Opinión | A babor

Variaciones sobre el monotema

El presidente del Gobierno, Pedro Sánchez.

El presidente del Gobierno, Pedro Sánchez. / EP

La decisión de Pedro Sánchez de renunciar a presentar los Presupuestos 2024 supone de facto la congelación de cualquier posibilidad de avanzar en la agenda canaria. Eso significa el bloqueo de los recursos previstos para obras hidráulicas, costas, el programa contra la pobreza, el plan especial contra el paro, el convenio de carreteras, el de infraestructuras turísticas, la desalación para uso agrícola, los planes de vivienda y el plan de infraestructuras educativas. Para Canarias perder todo eso es un desastre que supone, más allá de la escandalera o la propaganda, retroceder en recursos. Y eso exactamente es lo que va a ocurrir: Canarias se queda sin poder cobrar ni uno sólo de los compromisos adquiridos por el Gobierno de la nación en la firma de la investidura. Se prometieron 7.400 millones de euros y de repente solo están garantizados 6.950, 450 menos.

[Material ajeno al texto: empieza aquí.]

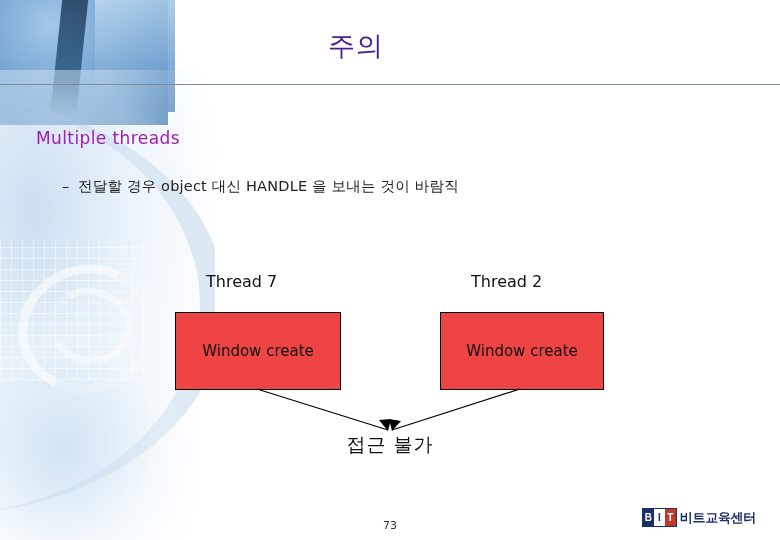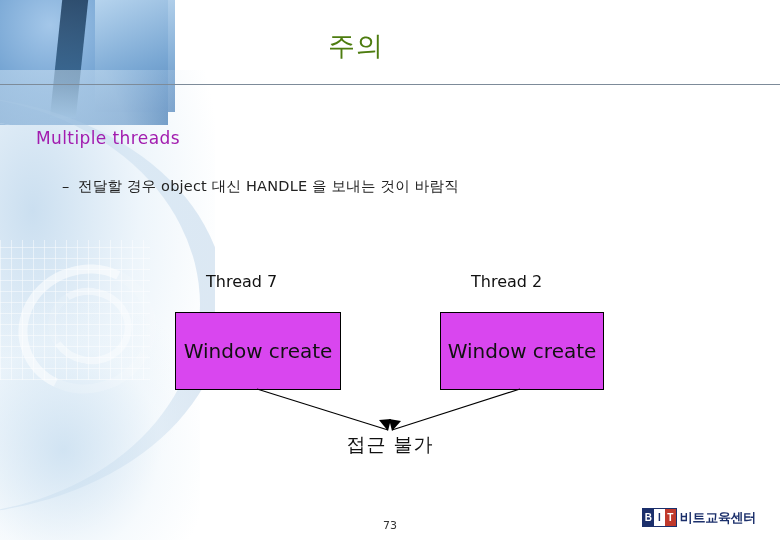--- a/index.html
+++ b/index.html
@@ -132,21 +132,21 @@
   }
 
   
   .title {
     position: absolute;
     left: 0;
     top: 28px;
     width: 712px;
     text-align: center;
     font-size: 27px;
-    color: #4d7c0f;
+    color: #4c1d95;
     font-family: "DejaVu Sans", sans-serif;
     letter-spacing: 1px;
   }
   .title-rule {
     position: absolute;
     left: 0;
     top: 84px;
     width: 780px;
     height: 1px;
     background: #7d8b99;
@@ -184,26 +184,26 @@
     position: absolute;
     font-size: 16px;
     color: #111111;
     font-family: "DejaVu Sans", sans-serif;
   }
   .label-t1 { left: 206px; top: 272px; }
   .label-t2 { left: 471px; top: 272px; }
 
   .box {
     position: absolute;
-    background: #d946ef;
+    background: #ef4444;
     border: 1px solid #000000;
     display: flex;
     align-items: center;
     justify-content: center;
-    font-size: 20px;
+    font-size: 15px;
     color: #111111;
     font-family: "DejaVu Sans", sans-serif;
   }
   .box-1 {
     left: 175px;
     top: 312px;
     width: 164px;
     height: 76px;
   }
   .box-2 {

Y además hay ya un descuadre de 168 millones en las propias cuentas canarias, en el capítulo de ingresos. La renuncia a sacar este año las cuentas del Estado implica la prórroga de los presupuestos del año pasado. Teóricamente eso debería significar estar en condiciones de gastar lo mismo, en las mismas partidas. Pero hay trampa: lo que no suele decirse es que las inversiones no se prorrogan. Concluyen cuando toca, y los cuartos previstos para inversiones concretas en los anteriores presupuestos no se convierten en inversiones nuevas. Por eso, unos presupuestos prorrogados son unos presupuestos en los que no se crea riqueza. Para los gobiernos, no es un drama: atienden las crecientes exigencias de las clases pasivas, pueden disponer de recursos para hacer malabarismos, pero invertir no se invierte ni un euro, excepto en los proyectos plurianuales. Y en una región como Canarias, la inversión pública –que no es ni de lejos comparable en volumen al gasto público– es un factor real de creación de riqueza.

La prórroga de los presupuestos 2023 provoca además que las islas pierdan los fondos extra con los que se contaba tras el Consejo de Política Fiscal y Financiera celebrado a finales del año pasado. Excepto que la ministra Montero sea capaz de sacarse algún conejo de su chistera, Canarias tendrá que hacer frente a los gastos de este año con los mismos recursos que recibió del Sistema de Financiación en 2023.

Es verdad que el drama podría haber sido mayor: la consejera de Hacienda pudo haber incorporado las promesas y compromisos del Gobierno de España a los presupuestos, pero eligió ser prudente y dejar esas promesas y sus cálculos fuera. Prefirió trabajar con hechos a hacerlo con fantasías y promesas, y eso ha servido para que el perjuicio sea bastante ajustado. Aun así, el desfase entre lo que se preveía ingresar y lo que se ingresará, si Montero no encuentra la forma de arreglarlo, va a ser duro de asumir.

A Sánchez no le preocupa demasiado el incumplimiento de sus promesas. Si le hubiera preocupado, si le importara cualquier otra cosa que no fuera su propia supervivencia, Sánchez habría intentado sacar los presupuestos. Pero ha preferido no evidenciar que es rehén de Puigdemont en todas y cada una de las votaciones que se produzcan desde aquí al final de la legislatura. En la política común europea, no es de recibo que un Gobierno que pierde la votación de los presupuestos continúe en el poder. Sánchez no puede correr el riesgo de ser echado del Gobierno por Puigdemontdespués de concederle la amnistía pret-a-porter que le ha confeccionado a medida.

Quizá la reflexión más difícil de asumir, sobre todo para quienes aún confían en la voluntad trasformadora y progresista de la que alardea el Gobierno, es la de que –desde que Sánchez manda–, de una forma u otra, son las regiones ricas las que se salen con la suya e ingresan más, mientras los territorios pobres se ven maltratados en lo que de verdad importa, que es el reparto de la tarta presupuestaria. Sorprende que esa inversión de la solidaridad –parece que ahora son los pobres los que deben ser solidarios con los ricos– la izquierda que nos gobierna la considere una política progresista. Sinceramente, no lo es: no es progresista permitir al que más tiene –ya sea dinero o poder o ambas cosas, que es lo más frecuente– mangonee en su provecho a los más débiles.

Renunciar a aprobar los presupuestos implica el reconocimiento expreso de que no se está en condiciones de sacarlos adelante. Un gobierno incapaz de distribuir el gasto para poder aplicar sus políticas es un gobierno inútil, un gobierno que ya no sirve para nada. Excepto quizá para recordarnos todos los días la enorme equivocación que supuso votarlo.